Task brief - Begin at the line that has "left wrist: (236, 281, -16)" and stop after the line that has "left ankle: (508, 564, -2)". Rewrite those lines with "Person at" swapped for "Individual at" and everything else unchanged.

*** Provided information Section Begins ***

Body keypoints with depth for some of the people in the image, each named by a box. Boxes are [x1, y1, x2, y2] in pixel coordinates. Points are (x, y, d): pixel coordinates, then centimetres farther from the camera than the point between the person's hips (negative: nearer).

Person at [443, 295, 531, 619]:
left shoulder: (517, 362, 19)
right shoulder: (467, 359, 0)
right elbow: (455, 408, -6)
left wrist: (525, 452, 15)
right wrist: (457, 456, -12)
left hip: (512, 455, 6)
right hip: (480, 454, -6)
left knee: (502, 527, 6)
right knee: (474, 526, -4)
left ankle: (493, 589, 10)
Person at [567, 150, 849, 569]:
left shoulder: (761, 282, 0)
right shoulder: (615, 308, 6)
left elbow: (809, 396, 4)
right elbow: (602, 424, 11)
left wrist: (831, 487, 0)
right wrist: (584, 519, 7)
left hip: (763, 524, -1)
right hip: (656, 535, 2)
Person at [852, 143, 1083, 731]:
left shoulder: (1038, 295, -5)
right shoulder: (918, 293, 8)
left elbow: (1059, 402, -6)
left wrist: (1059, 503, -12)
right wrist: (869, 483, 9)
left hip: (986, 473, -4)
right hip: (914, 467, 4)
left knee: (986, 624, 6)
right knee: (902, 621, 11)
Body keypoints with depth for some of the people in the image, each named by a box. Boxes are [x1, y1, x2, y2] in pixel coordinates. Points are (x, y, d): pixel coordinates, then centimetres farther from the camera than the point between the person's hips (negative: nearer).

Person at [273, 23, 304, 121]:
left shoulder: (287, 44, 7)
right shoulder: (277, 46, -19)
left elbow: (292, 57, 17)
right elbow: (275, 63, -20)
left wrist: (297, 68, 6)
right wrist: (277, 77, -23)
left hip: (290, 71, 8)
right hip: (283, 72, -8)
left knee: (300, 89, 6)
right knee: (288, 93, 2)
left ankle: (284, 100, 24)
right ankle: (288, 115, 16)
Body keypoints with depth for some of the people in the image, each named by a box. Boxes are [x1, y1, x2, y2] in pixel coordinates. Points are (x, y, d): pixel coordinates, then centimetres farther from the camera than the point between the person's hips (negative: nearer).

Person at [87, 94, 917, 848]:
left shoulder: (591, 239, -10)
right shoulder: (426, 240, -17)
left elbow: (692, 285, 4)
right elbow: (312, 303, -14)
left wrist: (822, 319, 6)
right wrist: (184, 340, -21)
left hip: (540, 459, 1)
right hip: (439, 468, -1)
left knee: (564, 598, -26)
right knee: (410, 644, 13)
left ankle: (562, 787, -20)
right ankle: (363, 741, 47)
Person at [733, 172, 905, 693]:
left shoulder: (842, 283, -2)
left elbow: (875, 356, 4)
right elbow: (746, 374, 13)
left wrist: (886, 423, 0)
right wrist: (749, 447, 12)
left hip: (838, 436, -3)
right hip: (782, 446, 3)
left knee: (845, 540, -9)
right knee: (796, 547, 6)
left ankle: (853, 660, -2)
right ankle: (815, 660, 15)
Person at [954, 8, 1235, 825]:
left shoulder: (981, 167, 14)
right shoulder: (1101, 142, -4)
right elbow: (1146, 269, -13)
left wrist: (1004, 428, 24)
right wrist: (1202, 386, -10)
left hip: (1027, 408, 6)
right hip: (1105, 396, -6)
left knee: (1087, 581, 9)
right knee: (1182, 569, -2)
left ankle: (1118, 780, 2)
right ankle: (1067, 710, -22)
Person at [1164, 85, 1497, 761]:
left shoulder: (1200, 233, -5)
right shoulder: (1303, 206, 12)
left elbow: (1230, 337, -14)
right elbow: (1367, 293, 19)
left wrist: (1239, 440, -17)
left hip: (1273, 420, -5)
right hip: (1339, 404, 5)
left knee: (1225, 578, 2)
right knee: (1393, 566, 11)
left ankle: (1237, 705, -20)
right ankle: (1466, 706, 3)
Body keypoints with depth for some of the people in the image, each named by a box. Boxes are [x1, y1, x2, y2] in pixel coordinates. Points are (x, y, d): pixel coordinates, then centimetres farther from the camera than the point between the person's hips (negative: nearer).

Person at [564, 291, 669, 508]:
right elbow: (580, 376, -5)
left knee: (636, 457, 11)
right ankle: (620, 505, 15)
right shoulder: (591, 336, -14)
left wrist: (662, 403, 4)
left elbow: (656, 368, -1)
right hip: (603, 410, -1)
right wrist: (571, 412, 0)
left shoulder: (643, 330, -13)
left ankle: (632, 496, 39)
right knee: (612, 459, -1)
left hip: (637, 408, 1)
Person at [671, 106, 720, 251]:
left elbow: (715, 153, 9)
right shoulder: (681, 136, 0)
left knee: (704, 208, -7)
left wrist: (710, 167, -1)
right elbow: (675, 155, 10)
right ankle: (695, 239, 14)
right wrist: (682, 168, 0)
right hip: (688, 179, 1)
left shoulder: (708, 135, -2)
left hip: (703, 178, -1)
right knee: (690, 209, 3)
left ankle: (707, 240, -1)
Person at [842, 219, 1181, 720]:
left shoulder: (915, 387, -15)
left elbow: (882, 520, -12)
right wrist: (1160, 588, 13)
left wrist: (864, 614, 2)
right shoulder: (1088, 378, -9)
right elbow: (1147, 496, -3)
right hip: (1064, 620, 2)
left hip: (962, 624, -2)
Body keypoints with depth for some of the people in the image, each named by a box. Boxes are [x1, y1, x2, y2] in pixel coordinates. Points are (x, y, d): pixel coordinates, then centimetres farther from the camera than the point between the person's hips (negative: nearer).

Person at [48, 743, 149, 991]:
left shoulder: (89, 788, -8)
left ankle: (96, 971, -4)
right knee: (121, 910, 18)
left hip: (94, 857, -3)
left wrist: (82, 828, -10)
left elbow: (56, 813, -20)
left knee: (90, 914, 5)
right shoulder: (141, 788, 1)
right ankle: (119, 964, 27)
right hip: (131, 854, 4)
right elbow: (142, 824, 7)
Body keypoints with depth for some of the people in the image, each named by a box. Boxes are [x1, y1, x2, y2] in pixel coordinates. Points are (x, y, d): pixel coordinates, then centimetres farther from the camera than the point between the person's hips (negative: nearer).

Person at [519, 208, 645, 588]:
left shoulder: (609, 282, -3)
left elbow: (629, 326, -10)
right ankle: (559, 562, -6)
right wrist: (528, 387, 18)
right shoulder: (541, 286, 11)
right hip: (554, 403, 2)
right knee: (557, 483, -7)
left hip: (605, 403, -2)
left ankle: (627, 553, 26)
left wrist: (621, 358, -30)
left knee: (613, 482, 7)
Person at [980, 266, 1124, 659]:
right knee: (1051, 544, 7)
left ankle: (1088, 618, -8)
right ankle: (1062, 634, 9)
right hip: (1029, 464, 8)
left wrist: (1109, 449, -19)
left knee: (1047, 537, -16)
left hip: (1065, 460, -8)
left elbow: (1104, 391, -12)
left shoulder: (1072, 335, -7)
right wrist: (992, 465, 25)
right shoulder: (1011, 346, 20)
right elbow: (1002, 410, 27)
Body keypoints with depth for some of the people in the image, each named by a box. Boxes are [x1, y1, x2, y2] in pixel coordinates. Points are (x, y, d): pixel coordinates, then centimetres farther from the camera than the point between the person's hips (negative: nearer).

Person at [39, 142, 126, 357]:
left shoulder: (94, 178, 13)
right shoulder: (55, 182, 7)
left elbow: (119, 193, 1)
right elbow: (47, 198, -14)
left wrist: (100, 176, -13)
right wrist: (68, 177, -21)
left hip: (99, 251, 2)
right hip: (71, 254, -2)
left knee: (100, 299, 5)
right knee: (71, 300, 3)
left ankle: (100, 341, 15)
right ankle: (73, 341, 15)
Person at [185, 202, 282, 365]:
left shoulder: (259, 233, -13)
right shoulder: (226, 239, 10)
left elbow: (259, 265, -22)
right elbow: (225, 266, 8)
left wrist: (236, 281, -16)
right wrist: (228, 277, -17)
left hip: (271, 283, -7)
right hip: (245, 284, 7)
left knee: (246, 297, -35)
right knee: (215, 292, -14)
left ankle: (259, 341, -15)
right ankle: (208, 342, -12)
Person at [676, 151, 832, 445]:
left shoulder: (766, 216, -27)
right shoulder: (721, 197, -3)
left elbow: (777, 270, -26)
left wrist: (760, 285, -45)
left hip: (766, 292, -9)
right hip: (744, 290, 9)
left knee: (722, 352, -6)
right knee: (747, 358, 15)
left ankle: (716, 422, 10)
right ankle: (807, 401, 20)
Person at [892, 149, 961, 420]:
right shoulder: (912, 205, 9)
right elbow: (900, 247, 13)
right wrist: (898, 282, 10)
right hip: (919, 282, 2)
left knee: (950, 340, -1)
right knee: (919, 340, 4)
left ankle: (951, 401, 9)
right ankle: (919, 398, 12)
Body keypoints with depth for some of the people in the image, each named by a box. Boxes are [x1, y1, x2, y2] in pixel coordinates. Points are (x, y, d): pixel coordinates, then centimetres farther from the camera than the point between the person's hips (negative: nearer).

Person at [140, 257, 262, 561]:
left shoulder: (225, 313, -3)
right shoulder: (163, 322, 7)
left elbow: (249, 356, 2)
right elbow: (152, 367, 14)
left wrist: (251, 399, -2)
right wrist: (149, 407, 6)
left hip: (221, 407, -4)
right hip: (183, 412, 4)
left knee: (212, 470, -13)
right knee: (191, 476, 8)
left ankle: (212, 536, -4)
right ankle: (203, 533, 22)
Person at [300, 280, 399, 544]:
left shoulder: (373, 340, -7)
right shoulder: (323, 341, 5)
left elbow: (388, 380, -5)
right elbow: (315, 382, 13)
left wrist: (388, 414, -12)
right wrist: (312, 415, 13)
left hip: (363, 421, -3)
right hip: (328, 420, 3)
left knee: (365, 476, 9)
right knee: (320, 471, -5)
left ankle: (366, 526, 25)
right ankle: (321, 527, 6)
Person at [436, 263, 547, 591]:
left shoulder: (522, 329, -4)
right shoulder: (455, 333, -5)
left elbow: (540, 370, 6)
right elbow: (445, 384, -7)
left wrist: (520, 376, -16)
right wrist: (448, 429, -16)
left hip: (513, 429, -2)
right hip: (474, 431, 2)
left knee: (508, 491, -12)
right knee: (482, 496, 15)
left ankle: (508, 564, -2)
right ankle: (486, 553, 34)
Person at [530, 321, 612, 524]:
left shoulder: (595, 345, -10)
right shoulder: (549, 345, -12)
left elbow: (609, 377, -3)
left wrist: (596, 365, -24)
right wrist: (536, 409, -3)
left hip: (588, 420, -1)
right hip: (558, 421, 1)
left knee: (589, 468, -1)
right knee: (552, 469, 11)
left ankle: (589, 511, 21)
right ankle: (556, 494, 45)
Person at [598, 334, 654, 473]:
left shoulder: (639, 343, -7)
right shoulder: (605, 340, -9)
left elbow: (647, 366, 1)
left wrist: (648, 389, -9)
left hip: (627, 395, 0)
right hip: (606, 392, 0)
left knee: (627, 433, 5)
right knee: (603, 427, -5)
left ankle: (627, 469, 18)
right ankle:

*** Provided information Section Ends ***

Exercise response -
left wrist: (236, 281, -16)
right wrist: (228, 277, -17)
left hip: (271, 283, -7)
right hip: (245, 284, 7)
left knee: (246, 297, -35)
right knee: (215, 292, -14)
left ankle: (259, 341, -15)
right ankle: (208, 342, -12)
Individual at [676, 151, 832, 445]:
left shoulder: (766, 216, -27)
right shoulder: (721, 197, -3)
left elbow: (777, 270, -26)
left wrist: (760, 285, -45)
left hip: (766, 292, -9)
right hip: (744, 290, 9)
left knee: (722, 352, -6)
right knee: (747, 358, 15)
left ankle: (716, 422, 10)
right ankle: (807, 401, 20)
Individual at [892, 149, 961, 420]:
right shoulder: (912, 205, 9)
right elbow: (900, 247, 13)
right wrist: (898, 282, 10)
right hip: (919, 282, 2)
left knee: (950, 340, -1)
right knee: (919, 340, 4)
left ankle: (951, 401, 9)
right ankle: (919, 398, 12)
Body keypoints with depth for some of the people in the image, each named by a box. Boxes are [x1, y1, x2, y2] in pixel coordinates. Points are (x, y, d): pixel coordinates, then centimetres farther from the camera than the point between the person's hips (negative: nearer).

Individual at [140, 257, 262, 561]:
left shoulder: (225, 313, -3)
right shoulder: (163, 322, 7)
left elbow: (249, 356, 2)
right elbow: (152, 367, 14)
left wrist: (251, 399, -2)
right wrist: (149, 407, 6)
left hip: (221, 407, -4)
right hip: (183, 412, 4)
left knee: (212, 470, -13)
right knee: (191, 476, 8)
left ankle: (212, 536, -4)
right ankle: (203, 533, 22)
Individual at [300, 280, 399, 544]:
left shoulder: (373, 340, -7)
right shoulder: (323, 341, 5)
left elbow: (388, 380, -5)
right elbow: (315, 382, 13)
left wrist: (388, 414, -12)
right wrist: (312, 415, 13)
left hip: (363, 421, -3)
right hip: (328, 420, 3)
left knee: (365, 476, 9)
right knee: (320, 471, -5)
left ankle: (366, 526, 25)
right ankle: (321, 527, 6)
Individual at [436, 263, 547, 591]:
left shoulder: (522, 329, -4)
right shoulder: (455, 333, -5)
left elbow: (540, 370, 6)
right elbow: (445, 384, -7)
left wrist: (520, 376, -16)
right wrist: (448, 429, -16)
left hip: (513, 429, -2)
right hip: (474, 431, 2)
left knee: (508, 491, -12)
right knee: (482, 496, 15)
left ankle: (508, 564, -2)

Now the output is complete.